From The Quad City Times:
Sean O’Harrow’s goodbye is a unique one.
The executive director of the Figge Art Museum in Davenport will officially leave the post within days to become the director of the University of Iowa Museum of Art. Its collection, however, has been in the Figge since March 2009 after flooding the previous year destroyed the university’s building.
“I still have a stake in the success of this organization and in our community here,” O’Harrow said.
O’Harrow said the university made him the job offer and he wanted to be able to give the Figge three months’ notice before he officially left.
There is no timetable to replace the university museum – “as fast as we can get it,” O’Harrow said – but the 42-year-old director will get to guide its path.
He also wants to see more cooperation between Davenport and Iowa City.
“These two cities along I-80 are very high-profile for the state,” he said. “It’s good that they work together.”
The Hawaiian native, who spent six years as development director of St.

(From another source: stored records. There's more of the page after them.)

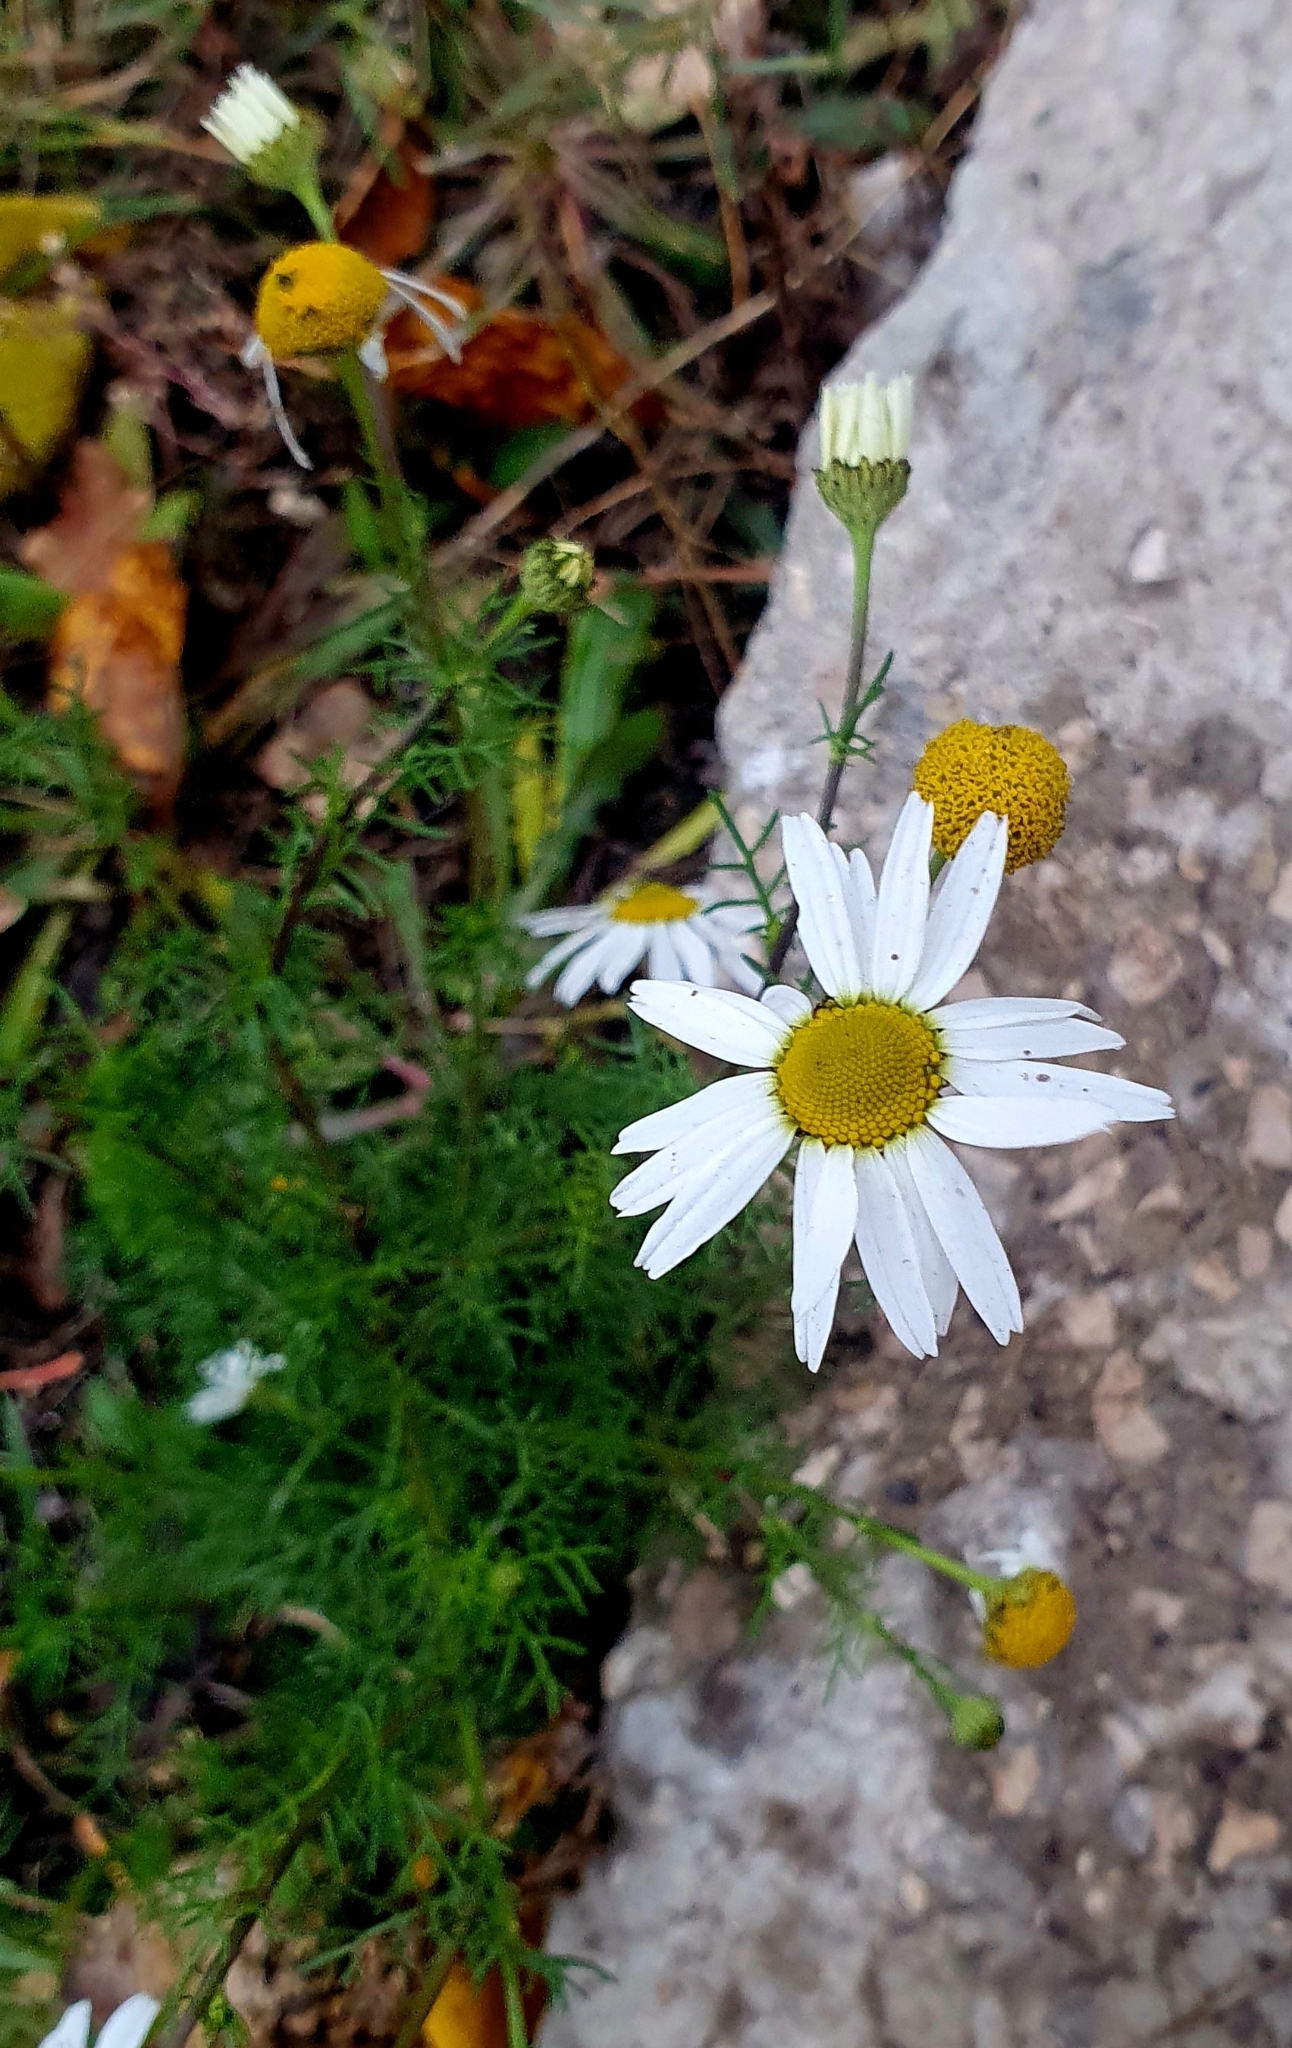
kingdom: Plantae
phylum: Tracheophyta
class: Magnoliopsida
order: Asterales
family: Asteraceae
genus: Tripleurospermum
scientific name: Tripleurospermum inodorum
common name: Scentless mayweed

Catharine’s College in the University of Cambridge in England before moving to the Figge, is credited with several initiaves, including getting the collection from the corporate offices of Deere & Co. and Knox College in Galesburg, Ill., on display, and working with Western Illinois University to get a museum studies program that includes hands-on work at the Figge.
In an interview shortly before his last day at work and before a farewell dinner with VIPs tonight, O’Harrow talked about his “3.3 years” at the Figge:
“The museum is a more popular place and it’s … a really good museum now. It was OK when I arrived, but right now, when you walk into the museum, there’s some of the best art in the world. Our education programs have been immensely successful. People see the value of having an art museum now more than when the project started. …
“Bringing the University of Iowa collection here and Knox College and John Deere (as well). These are ways of getting people to understand what an art museum does. In this community, these names are some of the biggest names in our culture.”